"It was Candace's decision and she felt she needed to get her body 100 percent healthy," Toler told Doug Feinberg of The Associated Press. "She wanted to be the best she could be for herself and the team. What we're doing is supporting her in that decision."
Parker, who turns 29 on April 19, averaged 19.4 points, 7.1 rebounds and 4.3 assists per game last season. She is a three-time All-Star and five-time All-WNBA selection and has been the foundational star for the Sparks since arriving as the first pick in the 2008 draft.
In addition to her Sparks commitment, Parker also plays for Russian Premier League club UMMC Ekaterinburg. Like many of her peers, the overseas commitment creates an onerous schedule that more and more stars have considered scaling back.
Phoenix Mercury guard Diana Taurasi, Parker's teammate on UMMC, already announced she would sit out the 2015 season due to fatigue. For Taurasi, the decision was largely financial. UMMC, which pays the seven-time All-Star $1.5 million per season, told Taurasi it would prefer she scaled back her schedule to stay healthy.
"Since 2004, when I started professional basketball, it has been a cycle, a cycle that I have enjoyed so much," Taurasi told Kate Fagan of espnW.com. "With my team in Russia, a conversation began about making sure I'm at an elite level for a long time with them. I put everything on the table and weighed all my options and made the best decision."
UMMC pays Parker $1.2 million per season, according to a 2011 report by Melissa Rohlin of the Los Angeles Times. By contrast, the WNBA maxes out player salaries at $107,000. Unlike Taurasi, though, Parker said she's not being financially incentivized and currently plans to return to the Sparks at some point in 2015.

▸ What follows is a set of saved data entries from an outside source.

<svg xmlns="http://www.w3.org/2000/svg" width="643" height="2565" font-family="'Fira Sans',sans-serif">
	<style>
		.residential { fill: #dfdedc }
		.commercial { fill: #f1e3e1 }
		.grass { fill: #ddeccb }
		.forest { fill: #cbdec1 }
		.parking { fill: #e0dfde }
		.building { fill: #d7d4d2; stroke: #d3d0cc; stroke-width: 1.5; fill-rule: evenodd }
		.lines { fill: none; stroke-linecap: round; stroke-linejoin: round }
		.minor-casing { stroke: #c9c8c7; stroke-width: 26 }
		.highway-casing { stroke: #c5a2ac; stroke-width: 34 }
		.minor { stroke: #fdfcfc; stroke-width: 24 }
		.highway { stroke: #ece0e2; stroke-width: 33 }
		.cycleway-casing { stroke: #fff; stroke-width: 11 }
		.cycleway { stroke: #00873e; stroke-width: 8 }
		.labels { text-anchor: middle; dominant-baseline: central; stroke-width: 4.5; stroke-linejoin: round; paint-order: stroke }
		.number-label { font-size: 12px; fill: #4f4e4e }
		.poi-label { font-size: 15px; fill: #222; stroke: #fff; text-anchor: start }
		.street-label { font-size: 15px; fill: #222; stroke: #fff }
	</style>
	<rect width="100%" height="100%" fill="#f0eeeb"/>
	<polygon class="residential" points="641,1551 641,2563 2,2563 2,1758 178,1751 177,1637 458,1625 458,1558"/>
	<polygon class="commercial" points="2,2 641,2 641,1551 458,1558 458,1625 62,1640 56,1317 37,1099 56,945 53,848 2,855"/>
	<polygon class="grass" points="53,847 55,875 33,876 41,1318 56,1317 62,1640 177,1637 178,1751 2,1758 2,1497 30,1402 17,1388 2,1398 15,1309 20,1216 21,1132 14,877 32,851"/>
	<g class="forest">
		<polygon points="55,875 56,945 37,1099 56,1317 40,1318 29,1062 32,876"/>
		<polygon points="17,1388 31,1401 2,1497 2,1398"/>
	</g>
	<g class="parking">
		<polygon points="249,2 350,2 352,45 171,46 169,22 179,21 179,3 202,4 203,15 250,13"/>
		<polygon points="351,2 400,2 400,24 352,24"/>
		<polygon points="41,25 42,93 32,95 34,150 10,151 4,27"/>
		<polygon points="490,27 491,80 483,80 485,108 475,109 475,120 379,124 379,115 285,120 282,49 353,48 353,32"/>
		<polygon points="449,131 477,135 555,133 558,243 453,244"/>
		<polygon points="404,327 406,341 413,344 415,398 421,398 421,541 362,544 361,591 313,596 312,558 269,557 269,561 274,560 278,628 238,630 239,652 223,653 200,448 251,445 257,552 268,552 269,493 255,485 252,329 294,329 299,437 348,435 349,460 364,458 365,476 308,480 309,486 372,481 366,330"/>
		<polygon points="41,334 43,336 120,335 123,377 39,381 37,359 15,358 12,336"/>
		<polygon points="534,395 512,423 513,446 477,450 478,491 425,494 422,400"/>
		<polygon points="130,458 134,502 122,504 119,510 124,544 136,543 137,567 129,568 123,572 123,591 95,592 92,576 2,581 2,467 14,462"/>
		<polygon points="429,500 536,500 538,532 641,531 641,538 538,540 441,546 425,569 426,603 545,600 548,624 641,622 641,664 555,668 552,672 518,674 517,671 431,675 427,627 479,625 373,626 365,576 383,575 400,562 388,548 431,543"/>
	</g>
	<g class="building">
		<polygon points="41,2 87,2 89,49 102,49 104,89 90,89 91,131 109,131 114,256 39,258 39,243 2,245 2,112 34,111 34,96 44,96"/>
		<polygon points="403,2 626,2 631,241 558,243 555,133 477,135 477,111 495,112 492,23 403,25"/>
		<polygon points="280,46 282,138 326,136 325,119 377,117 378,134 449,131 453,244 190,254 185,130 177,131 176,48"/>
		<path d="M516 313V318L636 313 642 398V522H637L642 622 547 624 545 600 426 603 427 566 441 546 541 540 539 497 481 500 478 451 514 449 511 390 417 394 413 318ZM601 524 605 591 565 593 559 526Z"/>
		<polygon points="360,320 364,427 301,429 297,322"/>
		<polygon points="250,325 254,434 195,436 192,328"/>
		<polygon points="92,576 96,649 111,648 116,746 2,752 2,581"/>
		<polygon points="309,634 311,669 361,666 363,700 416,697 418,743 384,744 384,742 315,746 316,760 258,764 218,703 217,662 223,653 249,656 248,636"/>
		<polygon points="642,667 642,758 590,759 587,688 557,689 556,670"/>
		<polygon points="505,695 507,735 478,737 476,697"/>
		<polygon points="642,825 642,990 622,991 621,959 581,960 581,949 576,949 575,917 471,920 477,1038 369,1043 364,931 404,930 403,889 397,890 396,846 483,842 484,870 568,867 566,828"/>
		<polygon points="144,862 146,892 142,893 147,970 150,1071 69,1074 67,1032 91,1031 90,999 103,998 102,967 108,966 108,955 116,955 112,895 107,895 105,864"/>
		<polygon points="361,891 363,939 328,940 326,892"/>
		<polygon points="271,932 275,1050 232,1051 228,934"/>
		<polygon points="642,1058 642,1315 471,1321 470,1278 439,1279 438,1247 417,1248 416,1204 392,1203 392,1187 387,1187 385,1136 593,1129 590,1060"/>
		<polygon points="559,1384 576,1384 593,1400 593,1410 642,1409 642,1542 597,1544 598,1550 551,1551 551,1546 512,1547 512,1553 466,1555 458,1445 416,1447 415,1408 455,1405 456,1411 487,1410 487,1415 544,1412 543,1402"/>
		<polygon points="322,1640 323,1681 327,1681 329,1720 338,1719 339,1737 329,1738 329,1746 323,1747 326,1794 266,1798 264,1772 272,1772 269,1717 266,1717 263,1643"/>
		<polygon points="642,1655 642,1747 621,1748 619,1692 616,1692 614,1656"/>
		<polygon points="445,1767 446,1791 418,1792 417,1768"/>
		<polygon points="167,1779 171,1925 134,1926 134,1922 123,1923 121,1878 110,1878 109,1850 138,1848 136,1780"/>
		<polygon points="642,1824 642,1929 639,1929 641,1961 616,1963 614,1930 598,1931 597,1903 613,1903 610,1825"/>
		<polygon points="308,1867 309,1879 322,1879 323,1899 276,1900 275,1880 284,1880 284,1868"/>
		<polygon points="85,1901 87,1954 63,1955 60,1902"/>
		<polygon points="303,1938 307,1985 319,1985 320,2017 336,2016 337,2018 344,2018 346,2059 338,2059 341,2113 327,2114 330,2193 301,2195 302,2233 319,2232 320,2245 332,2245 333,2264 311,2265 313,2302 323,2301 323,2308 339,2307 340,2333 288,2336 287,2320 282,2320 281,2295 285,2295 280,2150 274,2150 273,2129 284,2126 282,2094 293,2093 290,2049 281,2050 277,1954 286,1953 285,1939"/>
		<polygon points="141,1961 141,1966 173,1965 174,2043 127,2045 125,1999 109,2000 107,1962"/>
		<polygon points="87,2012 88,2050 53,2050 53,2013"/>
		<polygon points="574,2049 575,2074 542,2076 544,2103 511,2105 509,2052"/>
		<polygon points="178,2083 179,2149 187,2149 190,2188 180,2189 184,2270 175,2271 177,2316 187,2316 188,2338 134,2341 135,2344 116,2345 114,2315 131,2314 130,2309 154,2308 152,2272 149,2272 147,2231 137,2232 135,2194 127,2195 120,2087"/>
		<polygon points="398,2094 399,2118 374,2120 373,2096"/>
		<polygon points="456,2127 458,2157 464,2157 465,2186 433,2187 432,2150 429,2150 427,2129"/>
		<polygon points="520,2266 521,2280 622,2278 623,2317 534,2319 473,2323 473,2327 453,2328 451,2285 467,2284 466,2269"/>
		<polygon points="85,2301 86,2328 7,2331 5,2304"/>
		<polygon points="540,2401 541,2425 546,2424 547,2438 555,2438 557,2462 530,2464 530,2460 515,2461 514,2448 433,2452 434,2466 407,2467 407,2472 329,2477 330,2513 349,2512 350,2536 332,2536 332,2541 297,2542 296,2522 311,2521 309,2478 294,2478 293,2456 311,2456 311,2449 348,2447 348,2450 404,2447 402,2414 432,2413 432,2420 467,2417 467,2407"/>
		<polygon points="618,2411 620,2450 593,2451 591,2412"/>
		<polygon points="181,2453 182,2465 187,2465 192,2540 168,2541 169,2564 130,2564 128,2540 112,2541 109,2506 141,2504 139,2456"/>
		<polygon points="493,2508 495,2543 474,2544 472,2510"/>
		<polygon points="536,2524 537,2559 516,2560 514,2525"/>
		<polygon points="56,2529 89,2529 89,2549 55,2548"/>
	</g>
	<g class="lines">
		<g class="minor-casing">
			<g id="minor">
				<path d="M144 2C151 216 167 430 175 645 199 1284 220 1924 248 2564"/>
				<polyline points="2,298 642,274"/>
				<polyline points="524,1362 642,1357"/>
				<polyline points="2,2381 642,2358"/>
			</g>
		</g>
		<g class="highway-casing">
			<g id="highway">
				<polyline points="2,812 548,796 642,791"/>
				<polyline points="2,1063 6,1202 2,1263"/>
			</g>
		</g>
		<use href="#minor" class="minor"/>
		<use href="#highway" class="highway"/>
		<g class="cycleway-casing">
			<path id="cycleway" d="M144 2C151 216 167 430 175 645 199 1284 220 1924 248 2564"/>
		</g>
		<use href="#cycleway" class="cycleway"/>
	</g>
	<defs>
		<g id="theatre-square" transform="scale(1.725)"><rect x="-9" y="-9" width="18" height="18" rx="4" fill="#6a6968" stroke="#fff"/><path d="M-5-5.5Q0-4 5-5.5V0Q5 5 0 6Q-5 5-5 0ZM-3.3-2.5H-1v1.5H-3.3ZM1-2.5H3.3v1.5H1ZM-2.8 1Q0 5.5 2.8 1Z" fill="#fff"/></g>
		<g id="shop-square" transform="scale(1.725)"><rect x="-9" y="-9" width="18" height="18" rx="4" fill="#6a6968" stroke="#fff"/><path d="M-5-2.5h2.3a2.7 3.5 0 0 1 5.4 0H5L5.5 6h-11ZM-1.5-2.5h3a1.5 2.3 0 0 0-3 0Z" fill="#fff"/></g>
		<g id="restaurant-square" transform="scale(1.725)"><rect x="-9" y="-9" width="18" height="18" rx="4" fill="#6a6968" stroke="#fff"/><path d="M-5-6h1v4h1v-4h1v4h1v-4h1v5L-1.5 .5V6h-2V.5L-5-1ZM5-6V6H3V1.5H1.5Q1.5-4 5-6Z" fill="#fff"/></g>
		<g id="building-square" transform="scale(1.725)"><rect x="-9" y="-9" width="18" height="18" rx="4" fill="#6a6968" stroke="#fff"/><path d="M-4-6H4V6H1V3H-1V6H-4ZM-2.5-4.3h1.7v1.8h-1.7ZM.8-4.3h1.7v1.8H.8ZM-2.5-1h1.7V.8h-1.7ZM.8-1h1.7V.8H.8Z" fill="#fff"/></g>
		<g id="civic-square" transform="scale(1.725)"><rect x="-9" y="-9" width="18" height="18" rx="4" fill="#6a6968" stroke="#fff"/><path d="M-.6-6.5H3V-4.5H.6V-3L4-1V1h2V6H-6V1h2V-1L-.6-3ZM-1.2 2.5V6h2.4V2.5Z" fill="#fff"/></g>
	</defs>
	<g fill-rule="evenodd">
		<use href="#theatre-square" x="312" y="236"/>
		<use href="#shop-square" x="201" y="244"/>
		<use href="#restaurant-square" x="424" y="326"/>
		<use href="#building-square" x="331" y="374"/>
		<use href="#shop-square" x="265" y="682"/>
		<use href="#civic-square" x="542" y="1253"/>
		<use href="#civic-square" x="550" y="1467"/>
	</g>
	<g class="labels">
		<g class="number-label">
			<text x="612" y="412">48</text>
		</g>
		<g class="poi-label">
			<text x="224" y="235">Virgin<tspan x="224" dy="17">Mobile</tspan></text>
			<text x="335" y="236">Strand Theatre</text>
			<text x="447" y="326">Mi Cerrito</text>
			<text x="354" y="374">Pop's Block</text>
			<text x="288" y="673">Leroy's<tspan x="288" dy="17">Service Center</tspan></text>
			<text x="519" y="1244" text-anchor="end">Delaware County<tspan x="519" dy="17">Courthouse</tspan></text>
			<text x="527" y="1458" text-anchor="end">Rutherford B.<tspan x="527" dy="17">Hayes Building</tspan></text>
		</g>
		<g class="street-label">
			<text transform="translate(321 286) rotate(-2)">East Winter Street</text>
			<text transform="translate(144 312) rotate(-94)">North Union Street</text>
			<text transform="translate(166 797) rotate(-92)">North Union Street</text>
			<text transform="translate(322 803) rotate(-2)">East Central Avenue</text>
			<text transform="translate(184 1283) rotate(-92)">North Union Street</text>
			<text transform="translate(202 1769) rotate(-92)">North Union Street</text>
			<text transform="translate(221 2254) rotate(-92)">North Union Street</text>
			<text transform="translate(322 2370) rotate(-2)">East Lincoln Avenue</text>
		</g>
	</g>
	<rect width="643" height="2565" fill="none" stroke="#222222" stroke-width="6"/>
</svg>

"Candace told me this is not a financial decision," Toler told Feinberg. "She told me she's not getting paid at all (by her Russian club). She feels she would like to play 100 percent healthy and be the best she could be to have an opportunity to win a championship."
Regardless of her motivation, the decisions by Parker and Taurasi set up a potential issue in the short and long term. Despite financial backing from the NBA, the WNBA simply does not earn enough revenue to compete financially with overseas clubs.
Six teams have folded since the league's inception, including the Houston Comets, who have a record four WNBA championships. Ownership issues nearly cost the league the Sparks until a group backed by Magic Johnson swooped in and purchased the team.
With overseas teams able to offer 10-15 times as much money as WNBA franchises, it will be interesting to see how many players like Taurasi and Parker follow suit. Young players who need to market themselves to the United States fanbase will likely continue to play in the WNBA, but resting during the season is becoming a trend for veterans with already established resumes.